**Exercise requirements**
Could you copy every line of the records below exactly as it appears, leaving out the picture lines?

**Data for this exercise**

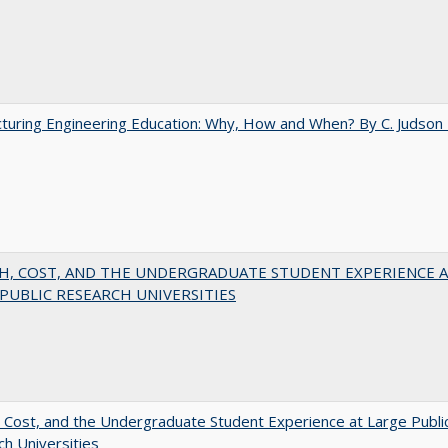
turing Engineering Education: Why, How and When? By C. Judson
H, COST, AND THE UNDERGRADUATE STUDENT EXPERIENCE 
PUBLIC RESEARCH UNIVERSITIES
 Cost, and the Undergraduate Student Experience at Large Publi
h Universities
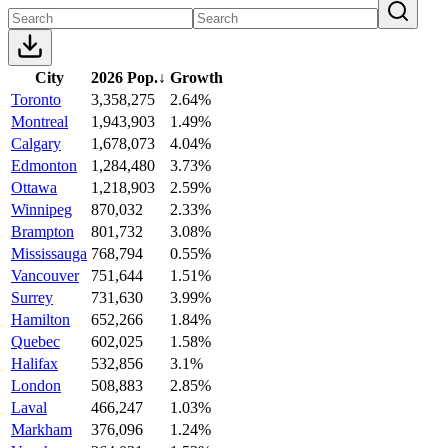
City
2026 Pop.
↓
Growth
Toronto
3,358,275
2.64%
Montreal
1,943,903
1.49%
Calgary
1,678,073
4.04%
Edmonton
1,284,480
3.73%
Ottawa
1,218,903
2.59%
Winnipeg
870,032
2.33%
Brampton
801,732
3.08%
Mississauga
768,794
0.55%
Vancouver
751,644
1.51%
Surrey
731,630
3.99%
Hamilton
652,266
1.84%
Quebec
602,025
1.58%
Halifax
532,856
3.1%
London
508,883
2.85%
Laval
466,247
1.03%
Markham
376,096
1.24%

**Answer to the problem**
turing Engineering Education: Why, How and When? By C. Judson
H, COST, AND THE UNDERGRADUATE STUDENT EXPERIENCE 
PUBLIC RESEARCH UNIVERSITIES
 Cost, and the Undergraduate Student Experience at Large Publi
h Universities
City
2026 Pop.
↓
Growth
Toronto
3,358,275
2.64%
Montreal
1,943,903
1.49%
Calgary
1,678,073
4.04%
Edmonton
1,284,480
3.73%
Ottawa
1,218,903
2.59%
Winnipeg
870,032
2.33%
Brampton
801,732
3.08%
Mississauga
768,794
0.55%
Vancouver
751,644
1.51%
Surrey
731,630
3.99%
Hamilton
652,266
1.84%
Quebec
602,025
1.58%
Halifax
532,856
3.1%
London
508,883
2.85%
Laval
466,247
1.03%
Markham
376,096
1.24%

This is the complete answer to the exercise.